Written By: Albert Schweitzer
Translated By: Johanna Powers
Reviewed English Edition: Macmillan, 1951
Original English Edition: Macmillan, 1923
Hardcover, 86 pages
No ISBN Shown
1923 edition of this book is freely available via the Internet Archive at [IA] and on pdf at [pdf].
Quotes
Table of Contents
This volume contains a series of lectures which Albert Schweitzer presented to the theology and missionary students at Selly Oak Colleges in Birmingham, England, during February 1922. Schweitzer briefly compares Christianity to Brahmanism, Buddhism, Hinduism and the Chinese religions, concentrating on the theological underpinings rather than actual impact of each religion. He is particularly concerned with contrasting the ethical foundations of the religions. In essence, his view is that all these except Christianity are fundamentally world- and life-negating religions and therefore are unable to establish as basis for ethical action in the world.
Schweitzer discusses these topics in much greater detail in Indian Thought and Its Development. However, this much shorter volume avoids much of the scholarly discussion of that book while providing a clear, consistent account of the ethical character of major world religions.

***

* **Stated problem 1**:
Reproduce the part of the listing that opens with the line containing "genus: Leptodactylus" and continues through the end of the listing, including both ends. Leave the pictures out of your copy.

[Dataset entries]
***

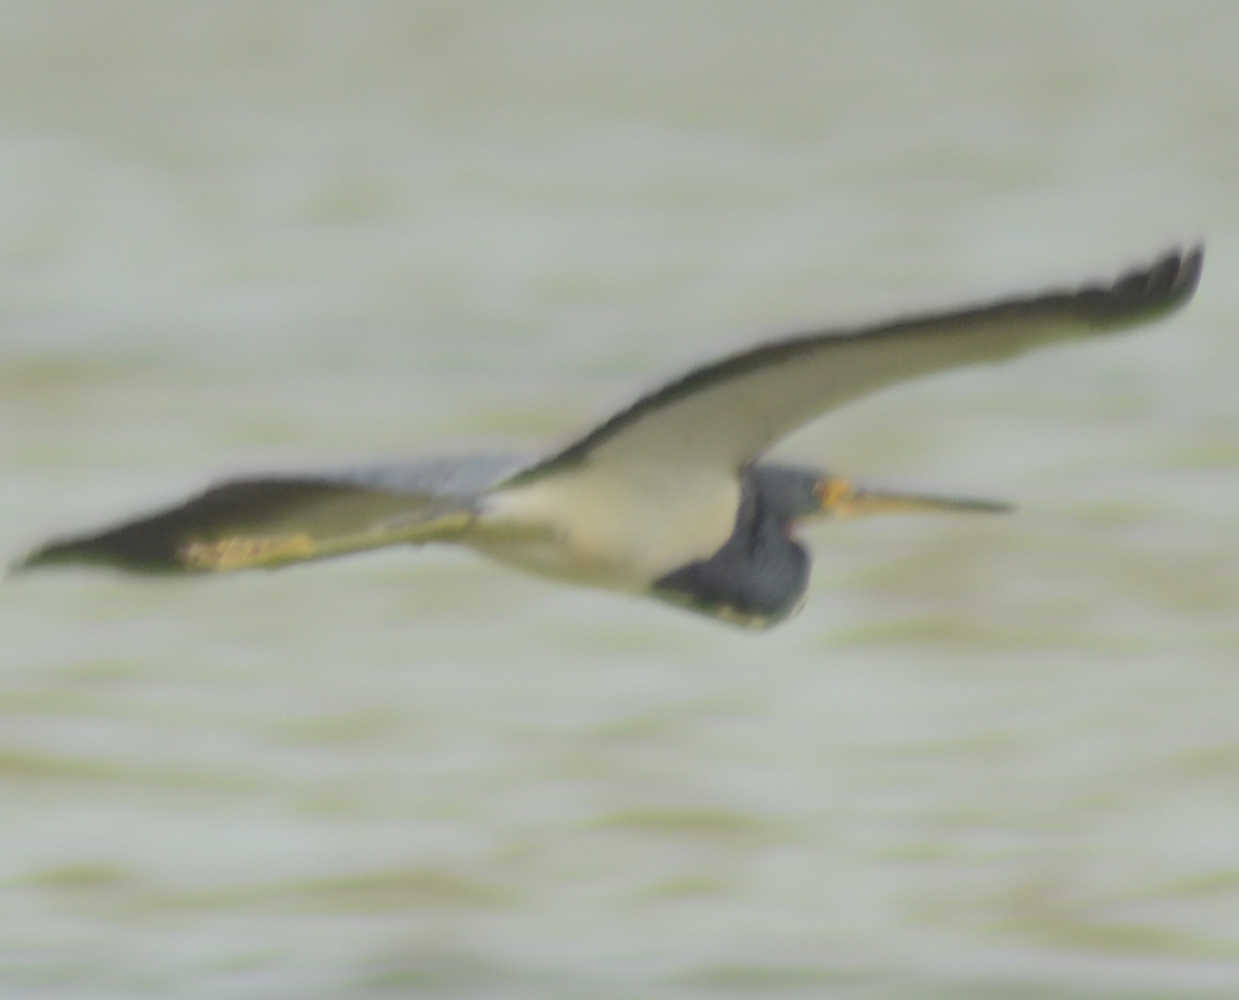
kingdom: Animalia
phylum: Chordata
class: Aves
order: Pelecaniformes
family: Ardeidae
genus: Egretta
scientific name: Egretta tricolor
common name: Tricolored heron
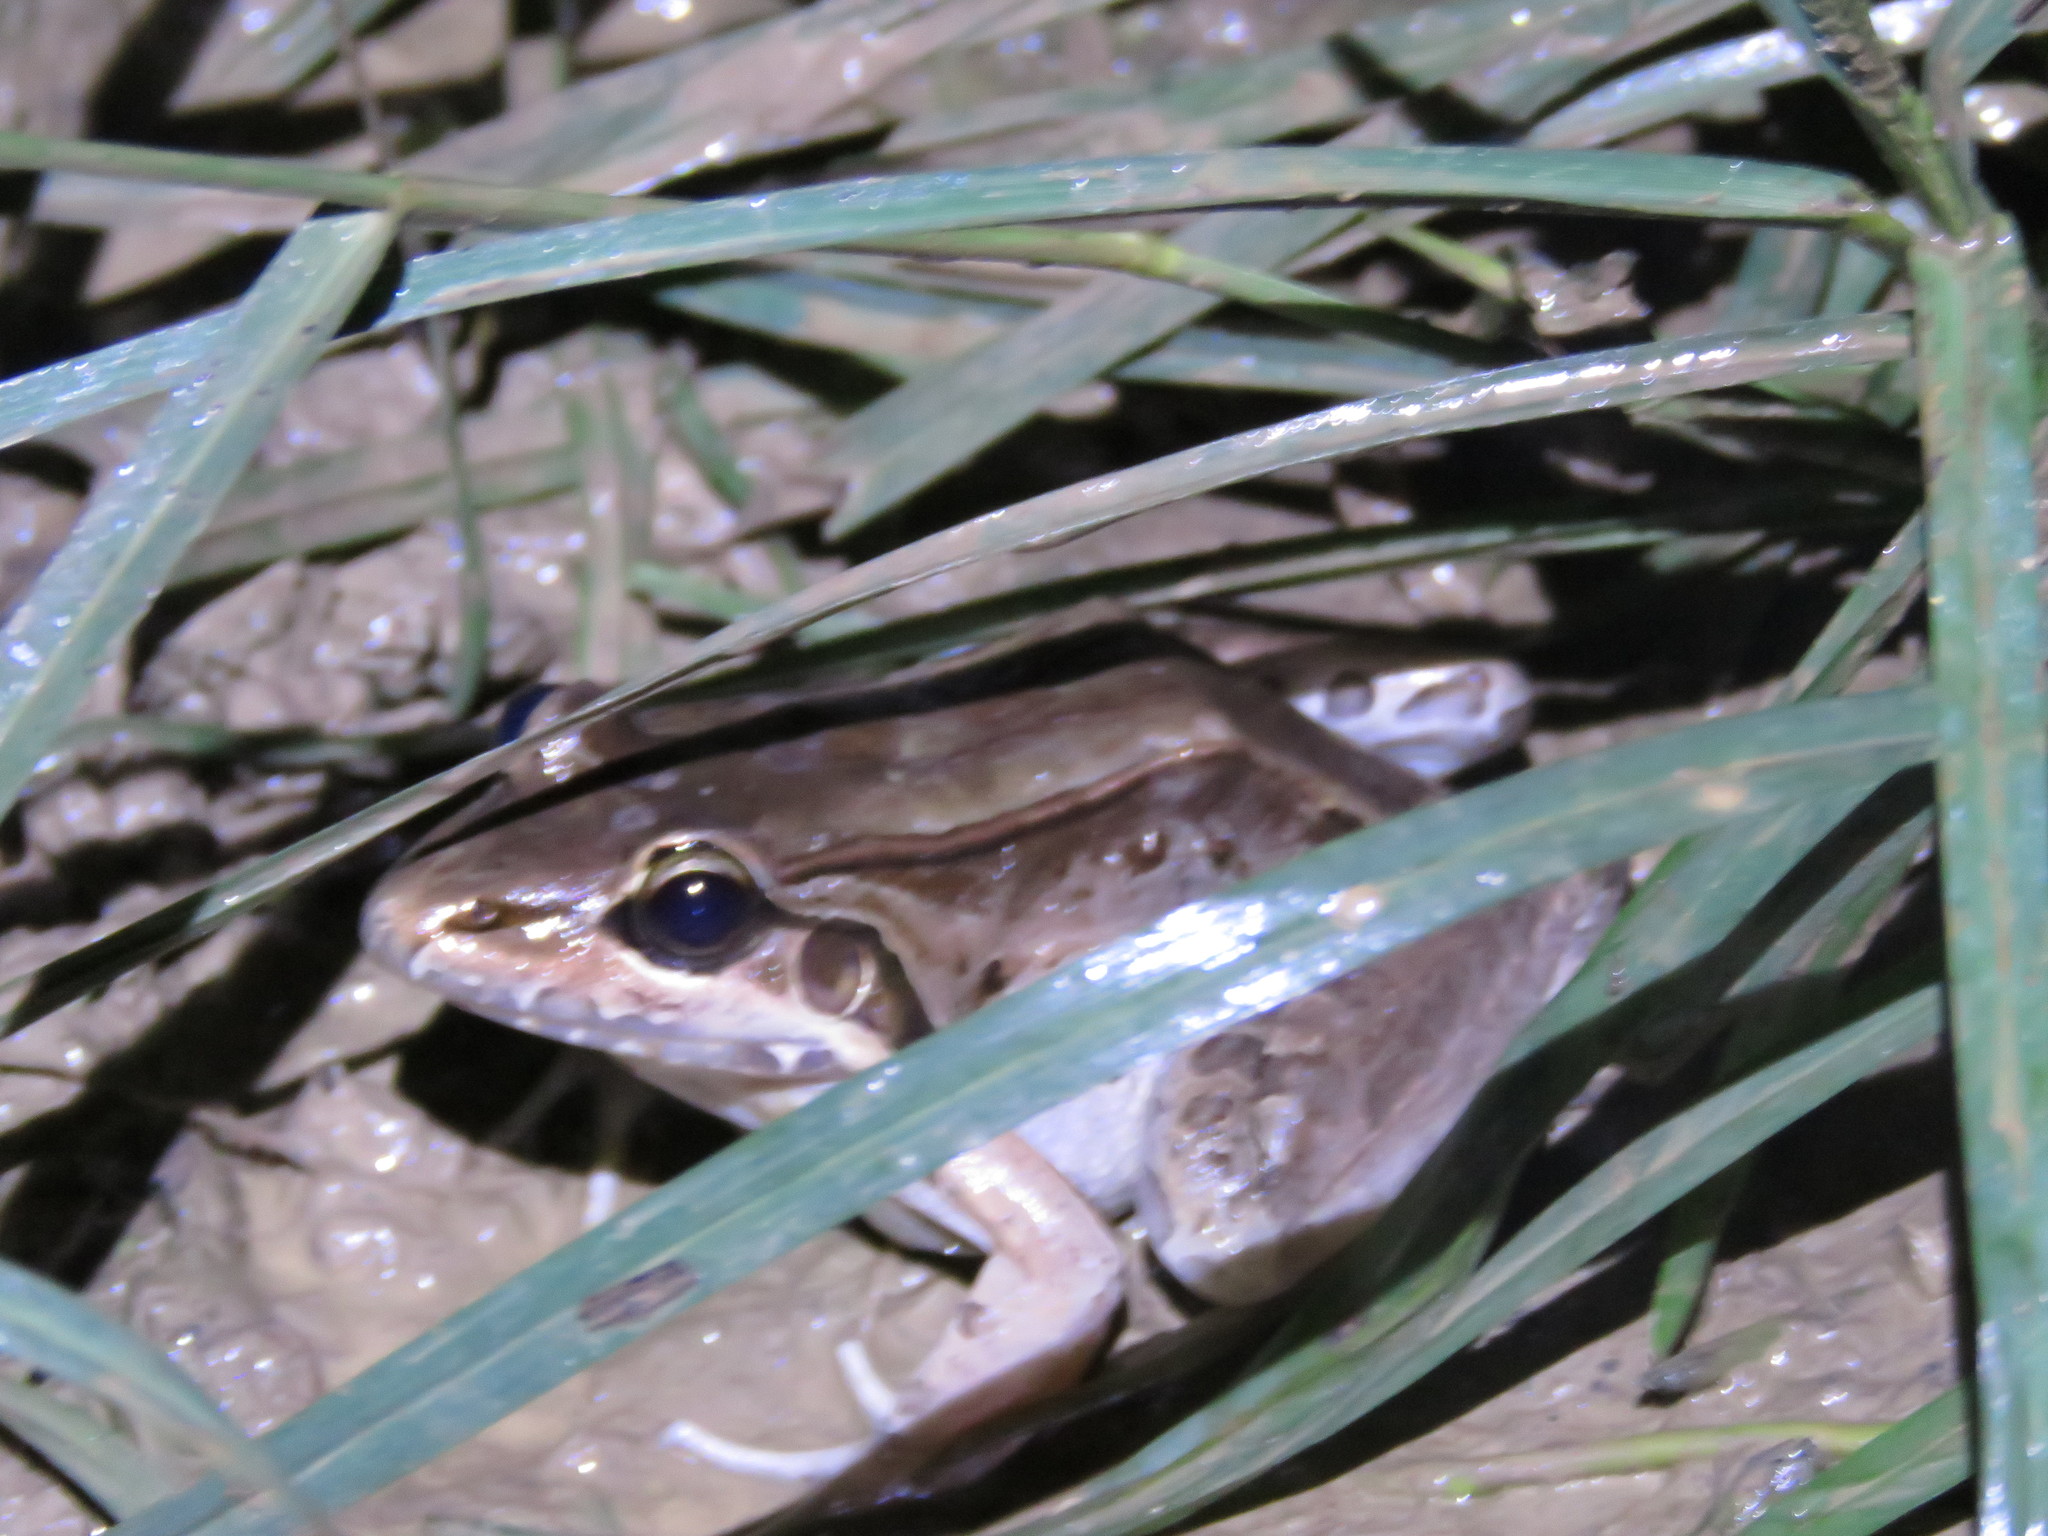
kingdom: Animalia
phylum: Chordata
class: Amphibia
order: Anura
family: Leptodactylidae
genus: Leptodactylus
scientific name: Leptodactylus bolivianus
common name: Bolivian white-lipped frog
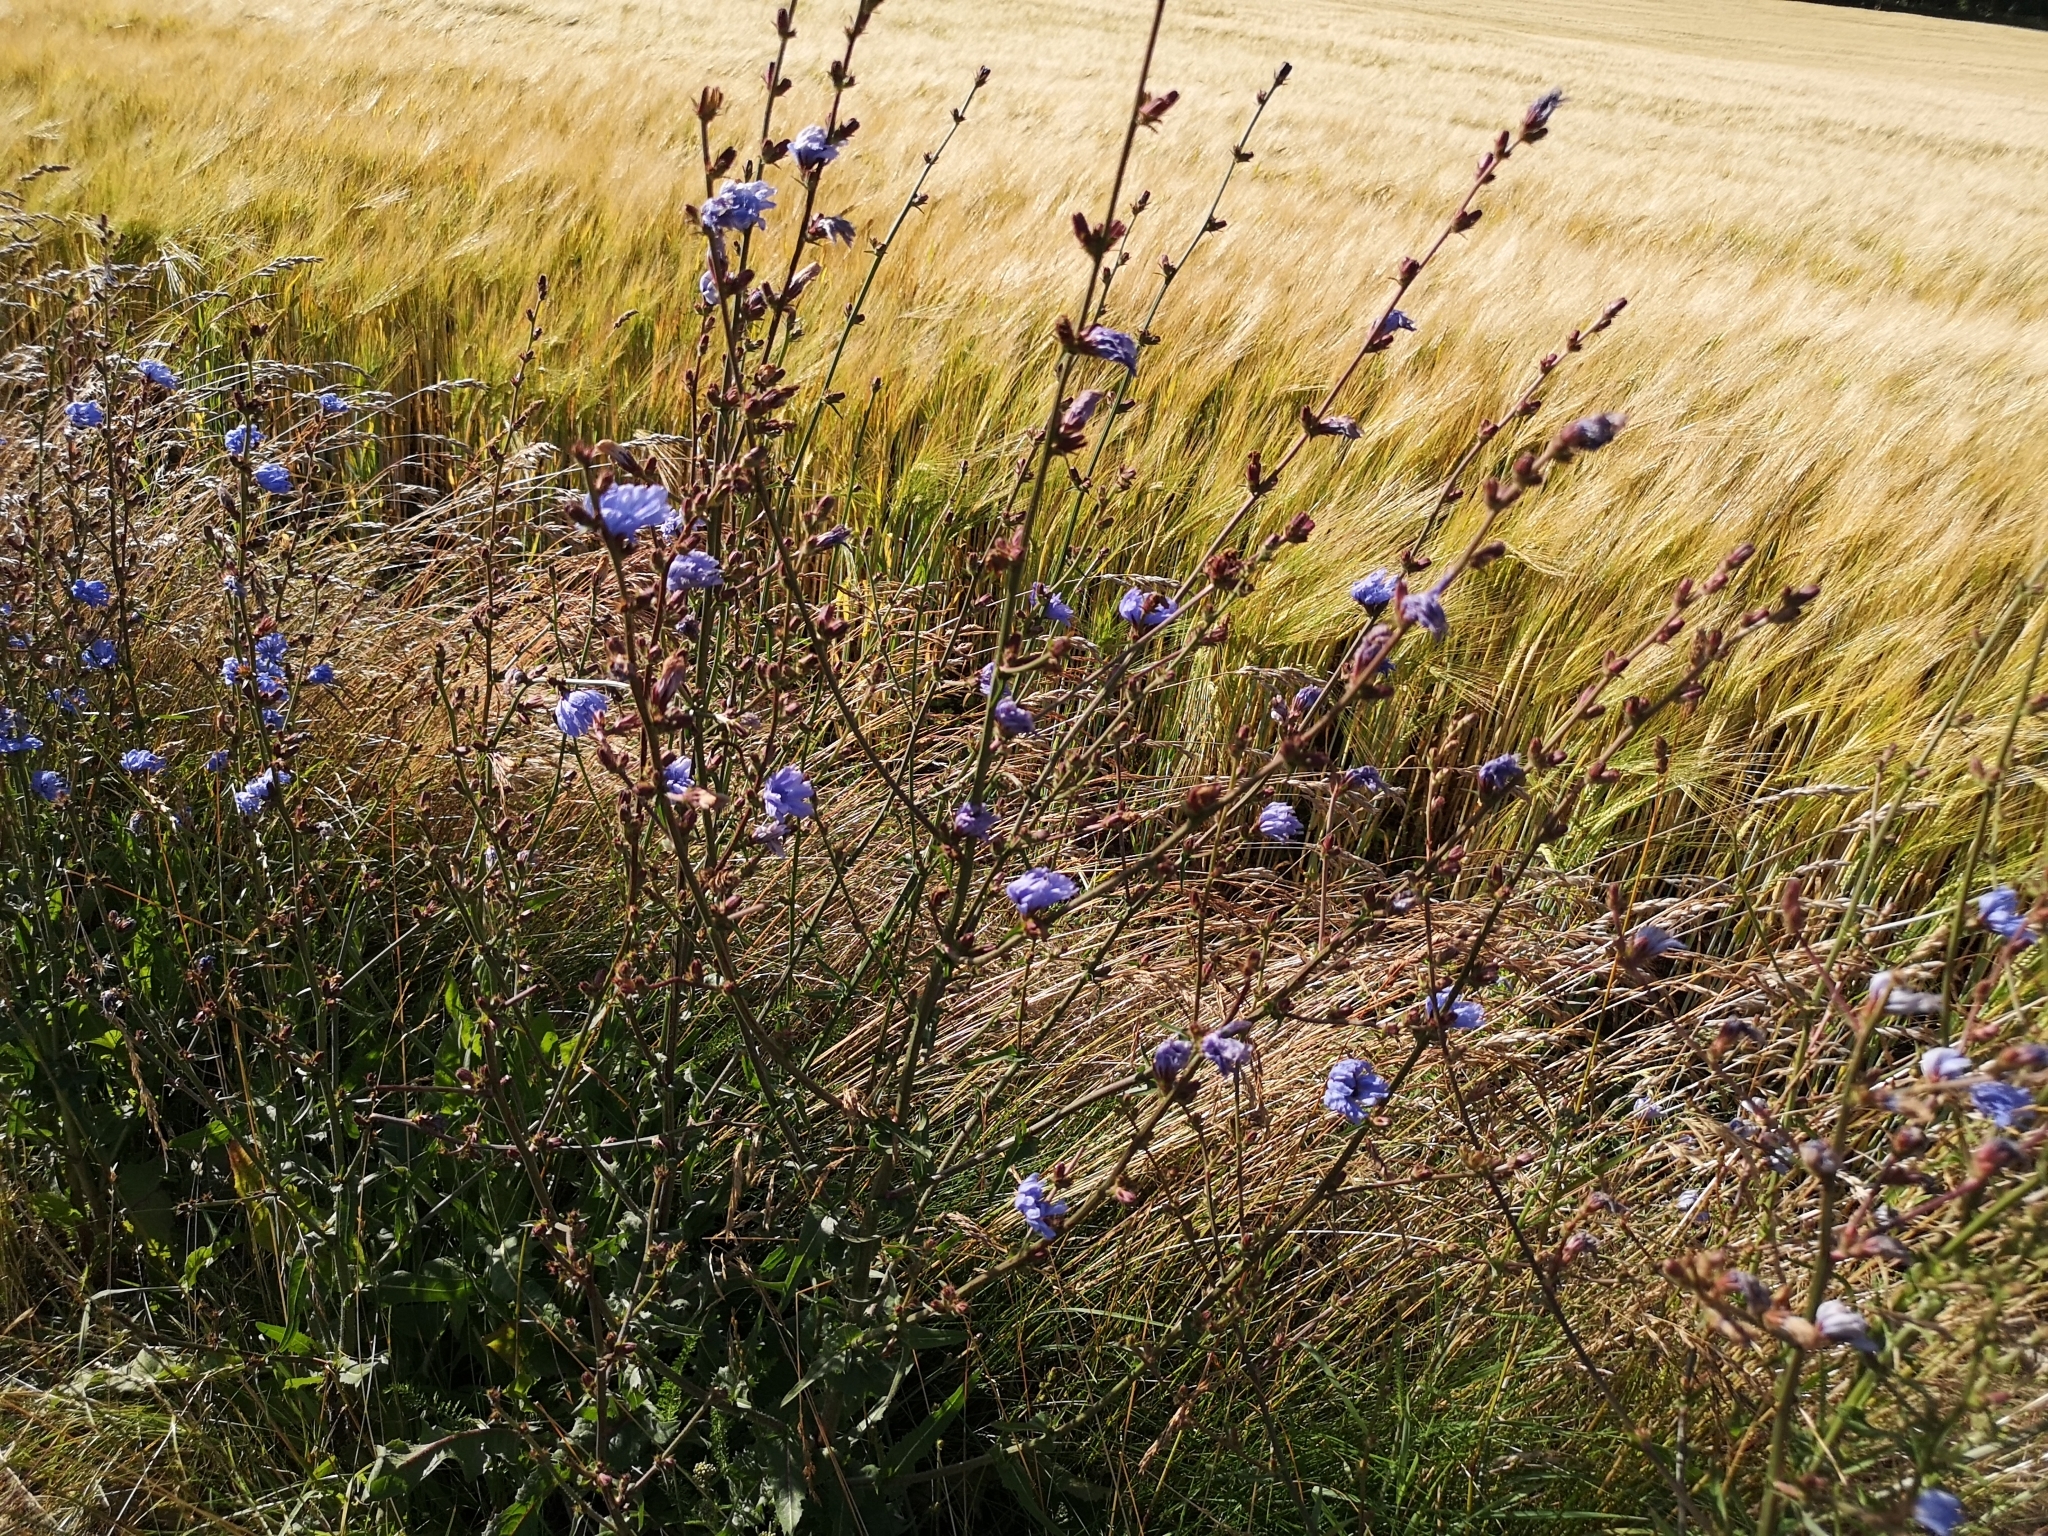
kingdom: Plantae
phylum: Tracheophyta
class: Magnoliopsida
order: Asterales
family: Asteraceae
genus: Cichorium
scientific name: Cichorium intybus
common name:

***

* **Stated problem 2**:
Translate this sentence from the book description into Spanish: "He is particularly concerned with contrasting the ethical foundations of the religions."

* **Written answer 1**:
genus: Leptodactylus
scientific name: Leptodactylus bolivianus
common name: Bolivian white-lipped frog
kingdom: Plantae
phylum: Tracheophyta
class: Magnoliopsida
order: Asterales
family: Asteraceae
genus: Cichorium
scientific name: Cichorium intybus
common name:

* **Written answer 2**:
Le interesa especialmente contrastar los fundamentos éticos de las religiones.